Lodo Alfano: inutile drammatizzare il giudizio della Corte
18 Settembre 2009
di redazione
Diciamo la verità: se anche la Corte costituzionale dovesse giudicare che il cd. Lodo Alfano è contrario alla Costituzione, vi sarebbero sicuramente ricadute di natura politica – è inevitabile che sia così – ma non sta scritto da nessuna parte che una delle conseguenze consisterebbe nelle dimissioni del Presidente del Consiglio e, quindi, dell’intero Governo.

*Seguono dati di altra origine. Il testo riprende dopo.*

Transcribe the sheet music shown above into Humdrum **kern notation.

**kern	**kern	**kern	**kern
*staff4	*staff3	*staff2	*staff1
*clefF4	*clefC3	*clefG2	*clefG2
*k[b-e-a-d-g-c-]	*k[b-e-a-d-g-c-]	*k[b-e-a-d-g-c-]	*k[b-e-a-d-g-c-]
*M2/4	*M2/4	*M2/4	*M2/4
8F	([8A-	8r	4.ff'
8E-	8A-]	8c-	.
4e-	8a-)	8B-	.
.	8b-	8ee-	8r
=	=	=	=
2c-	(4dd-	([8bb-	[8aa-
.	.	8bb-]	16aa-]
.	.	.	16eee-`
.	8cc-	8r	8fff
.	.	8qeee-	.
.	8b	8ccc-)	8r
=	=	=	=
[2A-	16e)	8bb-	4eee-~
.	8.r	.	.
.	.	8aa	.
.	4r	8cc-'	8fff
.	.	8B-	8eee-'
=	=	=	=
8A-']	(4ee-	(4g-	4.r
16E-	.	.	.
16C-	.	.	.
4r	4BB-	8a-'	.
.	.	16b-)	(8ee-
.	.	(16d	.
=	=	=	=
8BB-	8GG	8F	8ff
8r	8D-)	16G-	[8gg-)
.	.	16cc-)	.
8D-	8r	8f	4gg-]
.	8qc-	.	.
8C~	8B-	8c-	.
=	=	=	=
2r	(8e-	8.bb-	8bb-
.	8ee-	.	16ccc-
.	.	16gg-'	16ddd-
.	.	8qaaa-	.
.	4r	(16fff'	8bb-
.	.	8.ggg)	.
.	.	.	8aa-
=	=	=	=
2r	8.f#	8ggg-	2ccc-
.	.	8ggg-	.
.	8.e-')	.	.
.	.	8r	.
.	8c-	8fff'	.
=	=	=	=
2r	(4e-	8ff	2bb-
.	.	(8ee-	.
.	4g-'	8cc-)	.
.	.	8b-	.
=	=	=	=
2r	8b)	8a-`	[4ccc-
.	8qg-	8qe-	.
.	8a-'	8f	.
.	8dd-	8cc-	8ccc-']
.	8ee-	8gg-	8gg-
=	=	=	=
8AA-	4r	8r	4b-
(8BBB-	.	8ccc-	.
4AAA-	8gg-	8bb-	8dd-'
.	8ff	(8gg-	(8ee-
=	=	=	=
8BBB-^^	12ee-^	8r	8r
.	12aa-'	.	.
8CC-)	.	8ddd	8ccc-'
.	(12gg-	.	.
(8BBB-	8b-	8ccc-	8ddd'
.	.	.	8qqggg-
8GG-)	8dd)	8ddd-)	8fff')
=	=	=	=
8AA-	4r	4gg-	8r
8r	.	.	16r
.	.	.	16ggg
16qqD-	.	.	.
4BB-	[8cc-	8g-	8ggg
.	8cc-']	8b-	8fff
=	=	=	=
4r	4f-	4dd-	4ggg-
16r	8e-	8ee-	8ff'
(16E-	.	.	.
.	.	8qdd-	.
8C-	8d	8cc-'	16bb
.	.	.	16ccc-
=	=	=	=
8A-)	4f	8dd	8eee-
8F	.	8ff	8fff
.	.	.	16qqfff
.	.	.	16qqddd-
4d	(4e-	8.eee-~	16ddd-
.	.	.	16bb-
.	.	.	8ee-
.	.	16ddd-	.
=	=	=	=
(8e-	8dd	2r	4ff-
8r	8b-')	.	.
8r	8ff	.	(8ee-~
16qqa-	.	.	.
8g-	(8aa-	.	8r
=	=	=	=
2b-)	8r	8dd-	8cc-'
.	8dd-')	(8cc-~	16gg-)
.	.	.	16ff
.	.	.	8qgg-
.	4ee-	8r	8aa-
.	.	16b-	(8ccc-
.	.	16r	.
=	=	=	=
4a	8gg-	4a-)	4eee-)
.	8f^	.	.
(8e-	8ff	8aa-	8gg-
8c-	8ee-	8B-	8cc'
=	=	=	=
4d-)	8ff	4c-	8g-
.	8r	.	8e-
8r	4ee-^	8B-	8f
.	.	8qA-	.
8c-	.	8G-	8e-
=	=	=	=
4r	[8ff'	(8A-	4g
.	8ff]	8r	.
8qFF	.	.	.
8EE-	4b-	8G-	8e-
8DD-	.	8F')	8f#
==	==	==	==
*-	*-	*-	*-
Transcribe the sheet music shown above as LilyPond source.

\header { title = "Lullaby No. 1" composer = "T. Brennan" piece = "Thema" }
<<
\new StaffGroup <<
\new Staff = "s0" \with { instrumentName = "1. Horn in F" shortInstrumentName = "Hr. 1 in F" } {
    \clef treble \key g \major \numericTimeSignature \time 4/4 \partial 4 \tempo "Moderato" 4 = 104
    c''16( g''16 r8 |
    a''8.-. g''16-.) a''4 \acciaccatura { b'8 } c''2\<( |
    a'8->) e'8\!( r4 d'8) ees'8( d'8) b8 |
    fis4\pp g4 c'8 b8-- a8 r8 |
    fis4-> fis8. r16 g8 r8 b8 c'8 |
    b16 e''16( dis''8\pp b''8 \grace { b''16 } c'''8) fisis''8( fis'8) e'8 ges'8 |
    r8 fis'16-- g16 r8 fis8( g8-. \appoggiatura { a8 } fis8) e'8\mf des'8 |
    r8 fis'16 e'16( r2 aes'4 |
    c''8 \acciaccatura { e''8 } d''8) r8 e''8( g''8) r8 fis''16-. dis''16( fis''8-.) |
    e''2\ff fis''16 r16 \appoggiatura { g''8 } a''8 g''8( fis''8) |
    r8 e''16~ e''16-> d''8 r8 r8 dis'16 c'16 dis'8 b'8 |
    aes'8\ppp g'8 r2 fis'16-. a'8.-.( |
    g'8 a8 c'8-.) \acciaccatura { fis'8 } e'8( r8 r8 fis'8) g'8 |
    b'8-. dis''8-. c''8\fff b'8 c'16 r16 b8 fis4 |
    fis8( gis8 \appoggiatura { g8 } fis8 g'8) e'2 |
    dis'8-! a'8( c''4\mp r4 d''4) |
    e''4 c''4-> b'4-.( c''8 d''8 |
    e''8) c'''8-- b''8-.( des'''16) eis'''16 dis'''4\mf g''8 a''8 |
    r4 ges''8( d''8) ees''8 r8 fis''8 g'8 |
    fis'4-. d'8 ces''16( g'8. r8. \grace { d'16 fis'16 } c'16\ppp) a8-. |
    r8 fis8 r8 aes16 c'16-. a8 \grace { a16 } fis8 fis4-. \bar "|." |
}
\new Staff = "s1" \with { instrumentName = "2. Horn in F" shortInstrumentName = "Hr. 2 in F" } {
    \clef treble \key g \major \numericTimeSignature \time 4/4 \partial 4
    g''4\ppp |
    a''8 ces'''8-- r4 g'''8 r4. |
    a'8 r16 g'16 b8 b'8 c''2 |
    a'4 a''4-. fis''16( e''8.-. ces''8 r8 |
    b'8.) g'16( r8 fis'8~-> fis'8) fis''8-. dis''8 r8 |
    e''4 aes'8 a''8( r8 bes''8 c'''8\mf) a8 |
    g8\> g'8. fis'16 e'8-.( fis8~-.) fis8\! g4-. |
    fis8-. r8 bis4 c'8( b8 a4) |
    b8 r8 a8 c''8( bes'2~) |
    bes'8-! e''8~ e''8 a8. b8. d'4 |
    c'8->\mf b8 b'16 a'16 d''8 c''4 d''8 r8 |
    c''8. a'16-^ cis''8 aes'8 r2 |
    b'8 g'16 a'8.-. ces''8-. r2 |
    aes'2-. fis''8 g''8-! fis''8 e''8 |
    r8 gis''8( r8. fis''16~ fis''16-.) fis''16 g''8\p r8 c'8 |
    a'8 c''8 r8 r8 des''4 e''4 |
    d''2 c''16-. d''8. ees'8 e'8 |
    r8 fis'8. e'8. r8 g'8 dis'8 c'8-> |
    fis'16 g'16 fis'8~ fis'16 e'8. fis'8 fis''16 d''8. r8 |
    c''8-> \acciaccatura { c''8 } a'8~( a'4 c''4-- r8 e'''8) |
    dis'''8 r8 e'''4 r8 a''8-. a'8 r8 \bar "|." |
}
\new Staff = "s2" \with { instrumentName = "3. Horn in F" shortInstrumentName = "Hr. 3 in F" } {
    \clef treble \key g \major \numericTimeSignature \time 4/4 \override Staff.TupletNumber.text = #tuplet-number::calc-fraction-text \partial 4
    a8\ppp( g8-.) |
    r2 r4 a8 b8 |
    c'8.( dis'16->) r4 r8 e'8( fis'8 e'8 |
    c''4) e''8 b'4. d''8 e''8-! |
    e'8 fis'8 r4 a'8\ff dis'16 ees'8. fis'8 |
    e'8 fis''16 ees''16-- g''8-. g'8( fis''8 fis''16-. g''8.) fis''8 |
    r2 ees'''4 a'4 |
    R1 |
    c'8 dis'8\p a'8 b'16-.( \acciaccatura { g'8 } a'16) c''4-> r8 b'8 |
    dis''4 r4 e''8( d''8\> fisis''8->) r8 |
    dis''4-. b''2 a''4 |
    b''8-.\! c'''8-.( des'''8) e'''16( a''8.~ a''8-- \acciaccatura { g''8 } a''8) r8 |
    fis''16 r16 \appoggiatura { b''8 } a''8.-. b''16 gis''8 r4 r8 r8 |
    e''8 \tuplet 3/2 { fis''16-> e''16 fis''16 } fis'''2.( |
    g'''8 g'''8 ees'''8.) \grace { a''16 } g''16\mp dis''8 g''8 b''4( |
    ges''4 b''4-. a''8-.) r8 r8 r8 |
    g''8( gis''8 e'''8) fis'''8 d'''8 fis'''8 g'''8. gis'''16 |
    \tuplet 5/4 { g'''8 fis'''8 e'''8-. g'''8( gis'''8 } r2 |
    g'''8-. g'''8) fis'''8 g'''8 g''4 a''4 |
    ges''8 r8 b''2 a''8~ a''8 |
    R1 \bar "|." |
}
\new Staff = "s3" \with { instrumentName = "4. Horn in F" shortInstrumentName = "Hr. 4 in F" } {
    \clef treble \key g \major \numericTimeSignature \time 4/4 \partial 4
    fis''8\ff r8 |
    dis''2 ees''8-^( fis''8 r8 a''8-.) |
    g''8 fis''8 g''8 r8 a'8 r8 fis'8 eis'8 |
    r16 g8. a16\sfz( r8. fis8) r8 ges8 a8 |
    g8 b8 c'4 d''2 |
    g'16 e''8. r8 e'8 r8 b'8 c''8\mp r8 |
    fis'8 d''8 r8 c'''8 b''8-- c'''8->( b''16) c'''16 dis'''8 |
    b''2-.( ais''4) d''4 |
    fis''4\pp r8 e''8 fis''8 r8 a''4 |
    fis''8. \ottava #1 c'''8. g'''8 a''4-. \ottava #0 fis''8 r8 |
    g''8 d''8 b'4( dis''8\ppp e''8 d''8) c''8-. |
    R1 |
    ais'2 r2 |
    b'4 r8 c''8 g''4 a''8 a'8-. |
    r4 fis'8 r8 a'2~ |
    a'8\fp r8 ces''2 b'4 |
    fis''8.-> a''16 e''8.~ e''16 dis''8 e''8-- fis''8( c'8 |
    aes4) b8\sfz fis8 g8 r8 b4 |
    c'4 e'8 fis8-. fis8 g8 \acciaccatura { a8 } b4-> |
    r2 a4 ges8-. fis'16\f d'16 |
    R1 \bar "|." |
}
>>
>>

Non si tratta ovviamente di una conseguenza giuridicamente automatica o dovuta, ma non si tratta nemmeno di una probabile conseguenza politica. Ammesso e non concesso che questo sia l’esito dell’esame della Corte, si tornerebbe a ragionare sostanzialmente di due cose. In generale, si dovrebbe dire che i rapporti tra politica e giustizia tornerebbero a soffrire di uno squilibrio che andrebbe rimediato, possibilmente coinvolgendo tutti coloro che non soffrono delle sindromi giustizialiste o girotondine. In concreto, si dovrebbe osservare che non è stata accettata dalla Corte la scelta del legislatore di stabilire una temporanea sospensione dei processi per reati comuni imputati alle alte cariche politiche dello Stato, in nome del preminente interesse al sereno esercizio del mandato per tutta la sua durata. Più in particolare ancora, si dovrebbe sottolineare che la Corte ha giudicato non conforme a Costituzione la ricaduta “individuale” di questo bilanciamento tra interessi potenzialmente configgenti: ovvero tra l’esigenza dell’imputato di potersi pienamente difendere nel processo e quella di potersi dedicare con tutto l’impegno e il tempo necessari allo svolgimento delle alte funzioni istituzionali conferitegli. La sospensione processuale disposta dal Lodo Alfano ha in effetti, come sottolinea correttamente la memoria dell’Avvocatura, anche questo scopo: impedire che il singolo investito di funzioni politiche rilevantissime sia costretto a scegliere se dedicare tutte le sue energie alla propria difesa in giudizio, ovvero – rinunciando sostanzialmente a questa – a concentrarsi soltanto sul proprio ruolo istituzionale. Il legislatore ha ritenuto parzialmente e temporaneamente prevalente questo secondo interesse, disponendo un provvisorio sacrificio delle esigenze di continuità e speditezza processuali. Non sottrae in assoluto l’alta carica alla sottoposizione alla giurisdizione, ma la rinvia al termine del mandato.
Ora, se questa scelta dovesse cadere per mano della Corte, non per questo è necessario ipotizzare le dimissioni. L’Avvocatura lo fa – nella memoria – considerando che un Presidente del Consiglio che per le proprie necessità di difesa in processo trascurasse le sue funzioni potrebbe essere mal giudicato, e “per sottrarsi alla responsabilità politica senza pregiudicare il suo interesse alla difesa, potrebbe trovarsi anche nella necessità di dare le dimissioni”. Per la verità, è un solo e indiretto accenno, contenuto in una memoria molto lunga e articolata. Ma, come è ovvio, la stampa e i media ci si sono gettati golosamente. Forse è stato un accenno imprudente, perché molti hanno già osservato che esso – debitamente enfatizzato da chi interesse a drammatizzare all’estremo la vicenda – scarica sulla Corte una responsabilità che essa non ha, e potrebbe anche mal disporla e innervosirla.
Resta il fatto che i giochi sono ancora tutti da fare: che vi è un precedente (la sentenza del 2004 sul Lodo Schifani) cui il legislatore ha cercato diligentemente di adeguarsi, che le esigenze poste a base della legge sono state apprezzate dal Capo dello Stato in varie circostanze, che non c’è ragione di attendersi dalla Corte altro che un esame sereno e ragionevole dei vari argomenti in campo.
Se mi posso permettere, osservo che – nella sala d’udienza della Corte – enfasi e sfuriate servono a poco, oppure sono controproducenti. Molto meglio il rigore concettuale, la misura stilistica e la pacatezza argomentativa. Ma è ovviamente superfluo ricordarlo, perchè lo sanno benissimo, all’Avvocatura dello Stato e alla difesa privata del Presidente del Consiglio.